PULASKI — More than 20 middle school children were treated for heat-related issues while on a field trip to a Pulaski County park Tuesday afternoon.
As the Pulaski Yankees battled the Johnson City Cardinals at Motor Mile Field, about 1,800 sixth- and seventh-graders from Radford and the counties of Pulaski, Giles and Montgomery were there to cheer on the Yankees in a 4-3 loss. The Yankees have already clinched an Appalachian League playoff spot.
“The park opened up the facility for the kids to come enjoy the game,” Pulaski County Administrator Jonathan Sweet said.
The Pulaski Yankees are in first place in their division right now. Tuesday was the only opportunity some of the kids would have to watch them play, Sweet said.

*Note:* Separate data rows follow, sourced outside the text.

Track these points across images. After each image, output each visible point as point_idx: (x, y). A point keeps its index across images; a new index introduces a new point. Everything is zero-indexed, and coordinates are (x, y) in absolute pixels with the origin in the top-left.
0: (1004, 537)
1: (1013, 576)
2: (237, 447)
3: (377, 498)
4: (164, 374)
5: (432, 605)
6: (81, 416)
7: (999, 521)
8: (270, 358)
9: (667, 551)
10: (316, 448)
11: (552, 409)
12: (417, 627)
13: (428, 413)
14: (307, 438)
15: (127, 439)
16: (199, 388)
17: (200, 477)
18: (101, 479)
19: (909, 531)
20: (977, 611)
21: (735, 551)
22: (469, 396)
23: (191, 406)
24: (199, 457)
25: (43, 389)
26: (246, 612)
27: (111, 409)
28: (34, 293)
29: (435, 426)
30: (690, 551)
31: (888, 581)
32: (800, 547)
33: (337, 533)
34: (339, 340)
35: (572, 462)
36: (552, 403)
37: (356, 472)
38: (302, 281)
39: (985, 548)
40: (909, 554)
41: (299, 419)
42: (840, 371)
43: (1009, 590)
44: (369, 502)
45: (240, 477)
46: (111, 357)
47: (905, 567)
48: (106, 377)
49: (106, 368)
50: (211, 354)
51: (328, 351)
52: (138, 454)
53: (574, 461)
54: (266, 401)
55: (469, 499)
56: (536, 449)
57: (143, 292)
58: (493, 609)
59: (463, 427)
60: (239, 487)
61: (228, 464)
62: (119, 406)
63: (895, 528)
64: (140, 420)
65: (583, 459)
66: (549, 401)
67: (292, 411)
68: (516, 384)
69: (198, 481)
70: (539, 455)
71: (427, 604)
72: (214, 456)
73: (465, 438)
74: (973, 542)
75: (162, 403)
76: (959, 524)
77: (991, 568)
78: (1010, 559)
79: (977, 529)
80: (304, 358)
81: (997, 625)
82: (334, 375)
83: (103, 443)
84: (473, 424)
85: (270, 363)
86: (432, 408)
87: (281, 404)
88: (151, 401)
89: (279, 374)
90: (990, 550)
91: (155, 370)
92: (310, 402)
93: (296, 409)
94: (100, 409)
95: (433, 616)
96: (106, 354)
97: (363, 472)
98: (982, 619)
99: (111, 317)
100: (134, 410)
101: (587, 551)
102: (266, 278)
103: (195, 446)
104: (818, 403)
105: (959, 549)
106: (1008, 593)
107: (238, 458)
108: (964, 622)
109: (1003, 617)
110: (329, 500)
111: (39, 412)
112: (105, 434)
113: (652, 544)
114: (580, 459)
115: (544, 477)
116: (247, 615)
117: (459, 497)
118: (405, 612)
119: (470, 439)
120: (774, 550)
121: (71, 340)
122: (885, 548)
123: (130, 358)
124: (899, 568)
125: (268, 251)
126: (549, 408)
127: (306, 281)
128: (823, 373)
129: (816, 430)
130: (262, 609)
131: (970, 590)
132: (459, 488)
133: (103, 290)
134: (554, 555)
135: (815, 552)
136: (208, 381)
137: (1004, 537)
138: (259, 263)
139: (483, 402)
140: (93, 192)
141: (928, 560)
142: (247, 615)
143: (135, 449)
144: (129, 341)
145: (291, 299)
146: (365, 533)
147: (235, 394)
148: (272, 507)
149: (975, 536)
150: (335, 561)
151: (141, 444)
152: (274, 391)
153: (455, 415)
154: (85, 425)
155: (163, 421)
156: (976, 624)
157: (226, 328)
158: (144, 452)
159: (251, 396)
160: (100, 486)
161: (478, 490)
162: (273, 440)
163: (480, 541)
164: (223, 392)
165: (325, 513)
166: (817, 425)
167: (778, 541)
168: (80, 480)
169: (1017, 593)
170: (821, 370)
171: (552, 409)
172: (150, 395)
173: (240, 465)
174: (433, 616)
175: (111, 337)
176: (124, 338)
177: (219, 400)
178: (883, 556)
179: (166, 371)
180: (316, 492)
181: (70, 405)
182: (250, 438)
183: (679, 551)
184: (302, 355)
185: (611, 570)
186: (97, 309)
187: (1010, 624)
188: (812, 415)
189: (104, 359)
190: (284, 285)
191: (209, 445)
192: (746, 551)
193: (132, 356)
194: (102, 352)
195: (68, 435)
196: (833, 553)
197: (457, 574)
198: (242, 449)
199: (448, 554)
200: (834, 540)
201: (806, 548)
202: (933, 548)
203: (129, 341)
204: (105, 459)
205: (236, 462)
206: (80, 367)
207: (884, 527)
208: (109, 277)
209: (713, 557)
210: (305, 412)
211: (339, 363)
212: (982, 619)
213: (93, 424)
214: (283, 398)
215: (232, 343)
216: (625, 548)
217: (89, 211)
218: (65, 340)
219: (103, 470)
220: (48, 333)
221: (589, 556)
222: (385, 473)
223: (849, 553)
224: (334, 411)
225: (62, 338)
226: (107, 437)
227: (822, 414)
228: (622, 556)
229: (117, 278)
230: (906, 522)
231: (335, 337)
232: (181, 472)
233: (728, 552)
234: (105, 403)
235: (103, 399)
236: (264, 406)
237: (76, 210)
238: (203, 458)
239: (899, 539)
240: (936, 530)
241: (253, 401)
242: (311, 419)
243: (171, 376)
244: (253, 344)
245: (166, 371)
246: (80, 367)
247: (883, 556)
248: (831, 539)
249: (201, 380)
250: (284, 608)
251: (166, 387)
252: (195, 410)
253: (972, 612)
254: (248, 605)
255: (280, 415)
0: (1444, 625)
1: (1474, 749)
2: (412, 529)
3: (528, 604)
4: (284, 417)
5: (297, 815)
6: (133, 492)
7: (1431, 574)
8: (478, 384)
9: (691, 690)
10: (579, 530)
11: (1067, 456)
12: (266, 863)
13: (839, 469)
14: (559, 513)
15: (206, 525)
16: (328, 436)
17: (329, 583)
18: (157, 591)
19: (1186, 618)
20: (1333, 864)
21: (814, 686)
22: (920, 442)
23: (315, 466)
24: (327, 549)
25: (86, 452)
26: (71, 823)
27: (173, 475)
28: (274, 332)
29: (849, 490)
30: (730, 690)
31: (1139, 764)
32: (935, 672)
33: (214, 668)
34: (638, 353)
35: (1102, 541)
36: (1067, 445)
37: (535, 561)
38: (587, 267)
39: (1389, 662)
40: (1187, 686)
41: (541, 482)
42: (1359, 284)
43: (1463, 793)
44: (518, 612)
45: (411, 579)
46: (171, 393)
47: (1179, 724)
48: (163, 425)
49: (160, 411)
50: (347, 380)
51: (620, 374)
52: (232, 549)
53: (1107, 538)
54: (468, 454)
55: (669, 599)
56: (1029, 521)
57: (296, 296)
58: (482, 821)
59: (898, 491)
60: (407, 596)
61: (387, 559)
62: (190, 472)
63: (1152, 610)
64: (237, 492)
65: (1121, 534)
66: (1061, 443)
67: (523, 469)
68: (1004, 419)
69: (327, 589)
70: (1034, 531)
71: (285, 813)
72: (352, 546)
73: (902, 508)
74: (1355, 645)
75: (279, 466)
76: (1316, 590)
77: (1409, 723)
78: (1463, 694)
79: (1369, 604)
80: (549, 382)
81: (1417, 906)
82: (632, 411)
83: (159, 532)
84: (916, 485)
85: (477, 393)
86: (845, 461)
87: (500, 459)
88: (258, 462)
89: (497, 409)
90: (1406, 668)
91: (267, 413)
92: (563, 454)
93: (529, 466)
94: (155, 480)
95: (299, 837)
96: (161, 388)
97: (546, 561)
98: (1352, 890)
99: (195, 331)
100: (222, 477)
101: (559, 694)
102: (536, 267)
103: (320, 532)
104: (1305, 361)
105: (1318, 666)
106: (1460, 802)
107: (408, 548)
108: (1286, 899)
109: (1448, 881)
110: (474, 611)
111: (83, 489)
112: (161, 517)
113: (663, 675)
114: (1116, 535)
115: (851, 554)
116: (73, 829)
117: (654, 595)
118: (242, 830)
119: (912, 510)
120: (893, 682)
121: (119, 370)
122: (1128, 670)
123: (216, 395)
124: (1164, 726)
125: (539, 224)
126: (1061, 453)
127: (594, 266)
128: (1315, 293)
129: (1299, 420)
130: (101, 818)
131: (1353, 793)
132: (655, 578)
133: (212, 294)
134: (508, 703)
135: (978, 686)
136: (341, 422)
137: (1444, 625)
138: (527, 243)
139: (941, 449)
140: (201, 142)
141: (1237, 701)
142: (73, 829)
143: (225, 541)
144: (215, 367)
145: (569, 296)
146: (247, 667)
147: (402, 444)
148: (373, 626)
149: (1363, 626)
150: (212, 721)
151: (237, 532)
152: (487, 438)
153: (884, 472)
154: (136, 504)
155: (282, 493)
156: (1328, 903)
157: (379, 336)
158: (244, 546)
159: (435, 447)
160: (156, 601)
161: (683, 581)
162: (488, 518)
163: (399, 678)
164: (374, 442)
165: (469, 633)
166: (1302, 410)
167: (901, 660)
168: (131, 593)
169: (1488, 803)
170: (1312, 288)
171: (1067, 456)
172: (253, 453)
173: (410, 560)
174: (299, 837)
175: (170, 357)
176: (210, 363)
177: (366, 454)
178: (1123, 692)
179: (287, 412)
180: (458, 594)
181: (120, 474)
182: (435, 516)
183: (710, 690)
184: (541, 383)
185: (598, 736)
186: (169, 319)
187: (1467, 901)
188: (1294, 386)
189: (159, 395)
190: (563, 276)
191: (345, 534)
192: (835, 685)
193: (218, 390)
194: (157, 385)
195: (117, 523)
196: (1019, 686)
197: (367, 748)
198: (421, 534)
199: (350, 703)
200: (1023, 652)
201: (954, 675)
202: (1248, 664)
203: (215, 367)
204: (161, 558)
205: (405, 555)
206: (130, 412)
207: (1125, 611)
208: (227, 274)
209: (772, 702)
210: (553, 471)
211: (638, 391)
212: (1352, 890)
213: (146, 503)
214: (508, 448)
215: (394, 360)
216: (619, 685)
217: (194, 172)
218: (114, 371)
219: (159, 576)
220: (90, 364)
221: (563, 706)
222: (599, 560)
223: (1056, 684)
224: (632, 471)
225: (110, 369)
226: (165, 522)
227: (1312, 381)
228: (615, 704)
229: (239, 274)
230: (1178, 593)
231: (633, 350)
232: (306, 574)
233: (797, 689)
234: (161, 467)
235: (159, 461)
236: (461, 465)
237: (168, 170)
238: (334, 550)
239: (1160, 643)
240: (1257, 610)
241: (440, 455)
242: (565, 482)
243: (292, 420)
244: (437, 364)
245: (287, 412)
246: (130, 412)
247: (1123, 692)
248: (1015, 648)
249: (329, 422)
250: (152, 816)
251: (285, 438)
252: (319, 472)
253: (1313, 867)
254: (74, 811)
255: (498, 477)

But as the heat index climbed to 93 degrees, some of the children showed signs of distress.
In all, 23 children were taken to LewisGale Hospital Pulaski for heat exposure, hospital spokeswoman Linda Scarborough said.
“They arrived via ambulance and are being evaluated and treated as needed,” Scarborough wrote in an email Tuesday afternoon. “Ten have already been discharged. No admissions and no transfers have taken place.”
Pulaski County Schools Superintendent Kevin Siers wrote in an email that 16 of the students were from that district.
Sweet, dressed in a Yankee jersey, had thrown out the first pitch Tuesday. He also helped load children into ambulances for treatment.
Police officers and rescue squad members walked children to shady areas while holding ice packs on their necks.
Chaperones herded other students to shady areas of the park.
“Local emergency management organizations did a great job of treating students on-site through cool-down stations and most were released after a short period of time to return with their schools,” Siers wrote. “The Yankees staff also ... were incredibly responsive to the needs and requests of each school.”
This was the first such multi-jurisdictional school field trip Calfee Park has hosted, General Manager Betsy Haugh said. Such events are common in minor league baseball.
The park provided free water and ice to help the kids cope with the heat, Haugh said.
Summer temperatures in Virginia often reach the 90s and heat-related illnesses can quickly turn serious, according to the state health department.
Symptoms of heat illness include dehydration, muscle or stomach cramps, confusion, dizziness, fainting, fatigue, headache, nausea or vomiting, according to the health department website.
To prevent heat illness, drink water even if you don’t feel thirsty; wear lightweight, light-colored clothing; limit physical activity; and seek shade or take shelter in an air-conditioned place.